A malware framework that remained hidden for years has been discovered by security researchers at Cisco Talos.
The researchers were hunting for samples of DarkNimbus, a backdoor linked to the MOONSHINE exploit kit which have both been known about since 2023, , when they found a fully featured gateway-monitoring and adversary-in-the-middle (AitM) framework they had never seen before.
Cisco Talos researchers have shared technical details about this framework, which they dubbed DKnife, in a new report published on February 5.
Used since at least 2019 and still active in January 2026, DKnife targets Chinese-speaking users and the Talos researchers assessed “with high confidence” that it was made by Chinese-nexus threat actors.

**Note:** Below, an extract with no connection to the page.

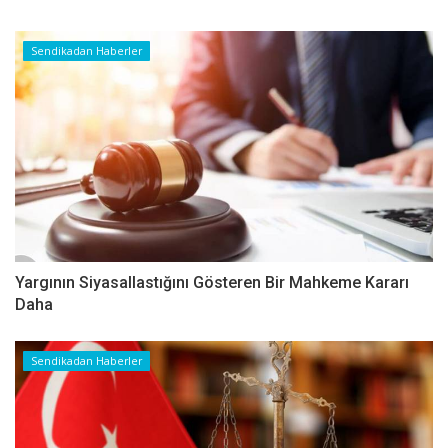
Sendikadan Haberler
Yargının Siyasallastığını Gösteren Bir Mahkeme Kararı
Daha
Sendikadan Haberler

This assessment is based on “the language used in the code, configuration files and the ShadowPad malware delivered in the campaign.
The researchers also discovered overlaps in DKnife’s infrastructure and a campaign delivering WizardNet, a modular backdoor known to be delivered by Spellbinder, a different AiTM framework, suggesting a shared development or operational lineage.
DKnife is a Linux-based (x86-64) framework designed for gateway-level attacks, enabling operators to monitor, manipulate and hijack network traffic on compromised routers or edge devices.
It is made up of seven executable and linkable format (ELF) binaries that operate together to carry out deep packet inspection (DPI), traffic interception and malicious payload delivery.
The framework is designed for Linux-based firmware, especially systems running CentOS or Red Hat Enterprise Linux and includes support for point-to-point protocol over ethernet (PPPoE), virtual local area network (VLAN) tagging and bridged interfaces. This makes it particularly effective for exploiting routers and similar network devices.
The framework performs several key functions including serving command and control (C2) updates for backdoors such as DarkNimbus and ShadowPad.
It also enables domain name system (DNS) hijacking and the interception of legitimate downloads for Android applications and Windows binaries to substitute them with malicious payloads.
DKnife can disrupt traffic from security products like antivirus updates and exfiltrate user activity to remote C2 servers. Its modular architecture and phishing templates allow for both covert monitoring and active in-line attacks which makes it a powerful tool for maintaining persistent access to compromised networks.
“Overall, the evidence suggests a well-integrated and evolving toolchain of AitM frameworks and backdoors, underscoring the need for continuous visibility and monitoring of routers and edge infrastructure,” the Talos researchers concluded.